─── Data listing
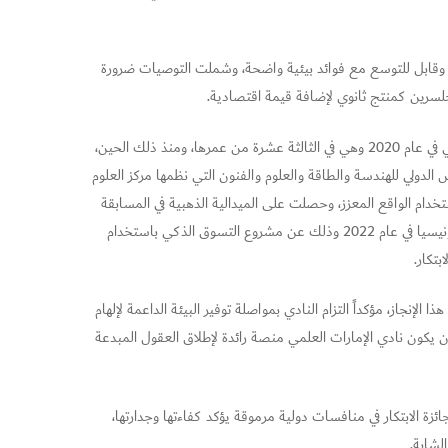
 وقابل للتوسع مع فوائد بيئية واضحة، وشملت التوصيات ضرورة
لجلسرين كمنتج ثانوي لإضافة قيمة اقتصادية.
وبدأت رحلة زهراء العيسى مع الابتكار منذ انضمامها إلى نادي الإمارات العلمي في عام 2020 وهي في الثالثة عشرة من عمرها، ومنذ ذلك الحين،
في المعرض الدولي للهندسة والطاقة والعلوم والفنون التي نظمها مركز العلوم
وع التسوق الذكي باستخدام الواقع المعزز، وحصلت على الميدالية الذهبية في المسابقة
الافتراضية للعلوم والهندسة والبيئة التي نظمتها جمعية العلماء الشباب بإندونيسيا في عام 2022 وذلك عن مشروع التسوق الذكي باستخدام
بتكار.
لإنجاز، مؤكداً التزام النادي بمواصلة توفير البيئة الداعمة لإلهام
يكون نادي الإمارات العلمي منصة رائدة لإطلاق العقول المبدعة
زة الابتكار في منافسات دولية مرموقة يؤكد كفاءتها وجدارتها،
لشابة.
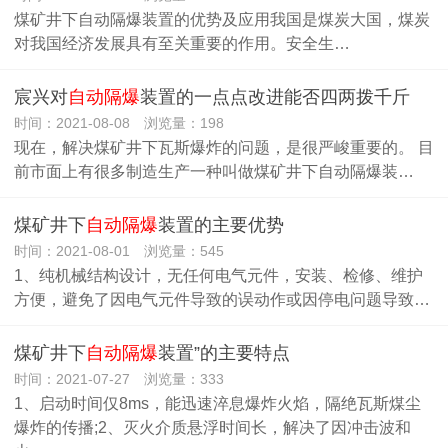
煤矿井下自动隔爆装置的优势及应用我国是煤炭大国，煤炭
对我国经济发展具有至关重要的作用。安全生…
宸兴对
自动隔爆
装置的一点点改进能否四两拨千斤
时间：2021-08-08 浏览量：198
现在，解决煤矿井下瓦斯爆炸的问题，是很严峻重要的。 目
前市面上有很多制造生产一种叫做煤矿井下自动隔爆装…
煤矿井下
自动隔爆
装置的主要优势
时间：2021-08-01 浏览量：545
1、纯机械结构设计，无任何电气元件，安装、检修、维护
方便，避免了因电气元件导致的误动作或因停电问题导致…
煤矿井下
自动隔爆
装置”的主要特点
时间：2021-07-27 浏览量：333
1、启动时间仅8ms，能迅速淬息爆炸火焰，隔绝瓦斯煤尘
爆炸的传播;2、灭火介质悬浮时间长，解决了因冲击波和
──────
§ Exercise requirements
Transcribe the text lines of every row above word for word, and omit the pictures from your answer.

§ Finished exercise
 وقابل للتوسع مع فوائد بيئية واضحة، وشملت التوصيات ضرورة
لجلسرين كمنتج ثانوي لإضافة قيمة اقتصادية.
وبدأت رحلة زهراء العيسى مع الابتكار منذ انضمامها إلى نادي الإمارات العلمي في عام 2020 وهي في الثالثة عشرة من عمرها، ومنذ ذلك الحين،
في المعرض الدولي للهندسة والطاقة والعلوم والفنون التي نظمها مركز العلوم
وع التسوق الذكي باستخدام الواقع المعزز، وحصلت على الميدالية الذهبية في المسابقة
الافتراضية للعلوم والهندسة والبيئة التي نظمتها جمعية العلماء الشباب بإندونيسيا في عام 2022 وذلك عن مشروع التسوق الذكي باستخدام
بتكار.
لإنجاز، مؤكداً التزام النادي بمواصلة توفير البيئة الداعمة لإلهام
يكون نادي الإمارات العلمي منصة رائدة لإطلاق العقول المبدعة
زة الابتكار في منافسات دولية مرموقة يؤكد كفاءتها وجدارتها،
لشابة.
煤矿井下自动隔爆装置的优势及应用我国是煤炭大国，煤炭
对我国经济发展具有至关重要的作用。安全生…
宸兴对
自动隔爆
装置的一点点改进能否四两拨千斤
时间：2021-08-08 浏览量：198
现在，解决煤矿井下瓦斯爆炸的问题，是很严峻重要的。 目
前市面上有很多制造生产一种叫做煤矿井下自动隔爆装…
煤矿井下
自动隔爆
装置的主要优势
时间：2021-08-01 浏览量：545
1、纯机械结构设计，无任何电气元件，安装、检修、维护
方便，避免了因电气元件导致的误动作或因停电问题导致…
煤矿井下
自动隔爆
装置”的主要特点
时间：2021-07-27 浏览量：333
1、启动时间仅8ms，能迅速淬息爆炸火焰，隔绝瓦斯煤尘
爆炸的传播;2、灭火介质悬浮时间长，解决了因冲击波和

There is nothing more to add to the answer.